• **WORK ORDER**
Filter these records by the string "wire", copying each line that holds it.

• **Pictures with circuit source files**
BEGIN
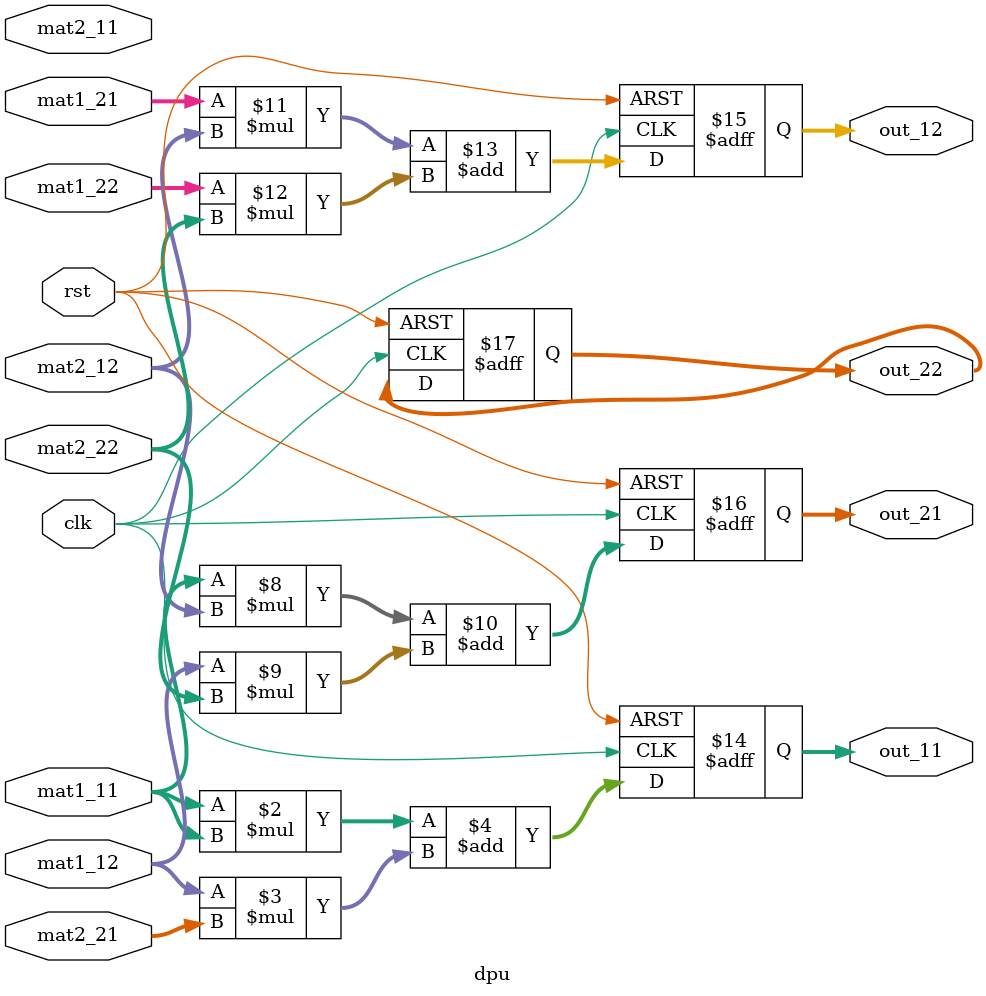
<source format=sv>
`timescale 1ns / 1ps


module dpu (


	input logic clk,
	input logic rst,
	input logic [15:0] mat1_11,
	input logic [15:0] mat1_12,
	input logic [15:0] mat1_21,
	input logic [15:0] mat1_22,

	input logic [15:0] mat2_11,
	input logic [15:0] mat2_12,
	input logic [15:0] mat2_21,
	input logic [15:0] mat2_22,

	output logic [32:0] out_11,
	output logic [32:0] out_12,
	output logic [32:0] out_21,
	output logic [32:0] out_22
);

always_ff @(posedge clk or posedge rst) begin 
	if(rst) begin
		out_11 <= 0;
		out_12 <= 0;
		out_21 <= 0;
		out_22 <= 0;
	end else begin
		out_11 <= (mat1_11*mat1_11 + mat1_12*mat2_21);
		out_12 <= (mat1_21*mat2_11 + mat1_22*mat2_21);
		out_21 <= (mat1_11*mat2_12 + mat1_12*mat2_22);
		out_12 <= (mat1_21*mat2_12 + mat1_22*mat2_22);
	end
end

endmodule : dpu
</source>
END
BEGIN
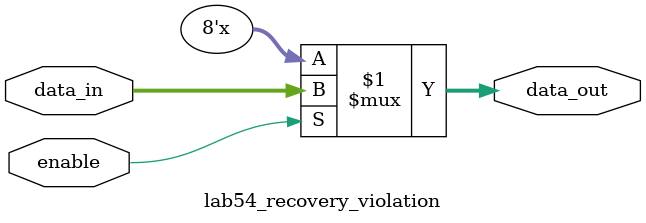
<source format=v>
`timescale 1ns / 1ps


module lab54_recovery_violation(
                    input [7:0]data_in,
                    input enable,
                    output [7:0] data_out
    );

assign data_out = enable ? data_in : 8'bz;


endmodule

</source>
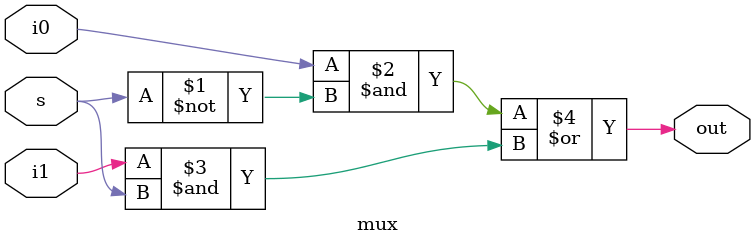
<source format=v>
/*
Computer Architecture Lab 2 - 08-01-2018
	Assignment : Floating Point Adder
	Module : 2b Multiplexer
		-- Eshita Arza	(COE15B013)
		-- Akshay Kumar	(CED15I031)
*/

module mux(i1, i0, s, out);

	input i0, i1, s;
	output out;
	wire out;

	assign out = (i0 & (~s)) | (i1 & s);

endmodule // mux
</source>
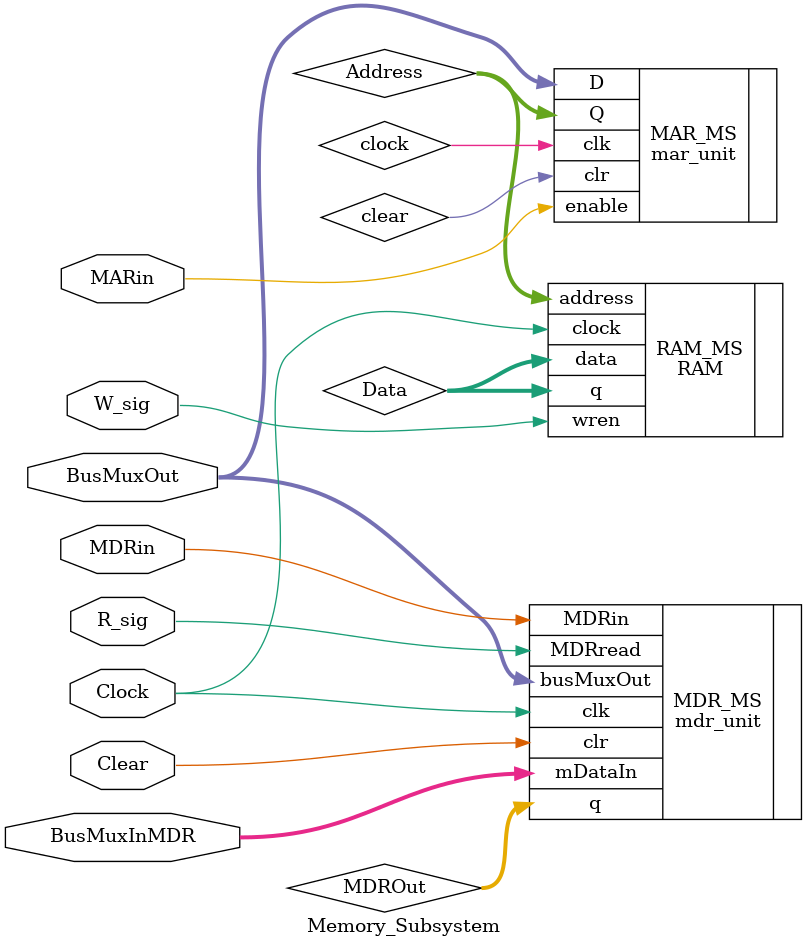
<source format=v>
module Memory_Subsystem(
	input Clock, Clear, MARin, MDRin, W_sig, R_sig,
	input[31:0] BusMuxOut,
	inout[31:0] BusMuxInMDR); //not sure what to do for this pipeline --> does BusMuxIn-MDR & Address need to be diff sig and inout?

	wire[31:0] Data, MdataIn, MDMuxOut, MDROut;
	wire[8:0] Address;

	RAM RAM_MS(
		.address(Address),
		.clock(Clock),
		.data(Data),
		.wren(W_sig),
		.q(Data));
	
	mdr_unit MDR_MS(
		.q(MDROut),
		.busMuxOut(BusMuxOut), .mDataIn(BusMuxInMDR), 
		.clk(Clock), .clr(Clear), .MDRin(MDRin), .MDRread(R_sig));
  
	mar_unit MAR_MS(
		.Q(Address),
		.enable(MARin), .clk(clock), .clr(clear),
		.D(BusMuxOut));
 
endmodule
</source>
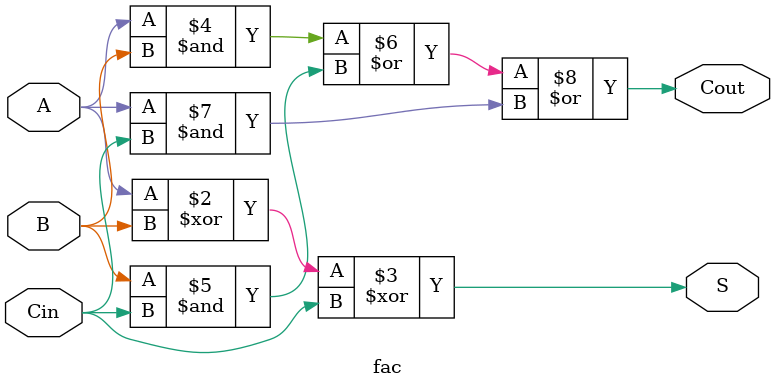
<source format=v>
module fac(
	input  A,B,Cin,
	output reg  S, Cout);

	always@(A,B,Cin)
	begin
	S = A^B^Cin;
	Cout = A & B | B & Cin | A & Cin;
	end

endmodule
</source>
END
• **ANSWER SPACE**
	wire out;
	wire[31:0] Data, MdataIn, MDMuxOut, MDROut;
	wire[8:0] Address;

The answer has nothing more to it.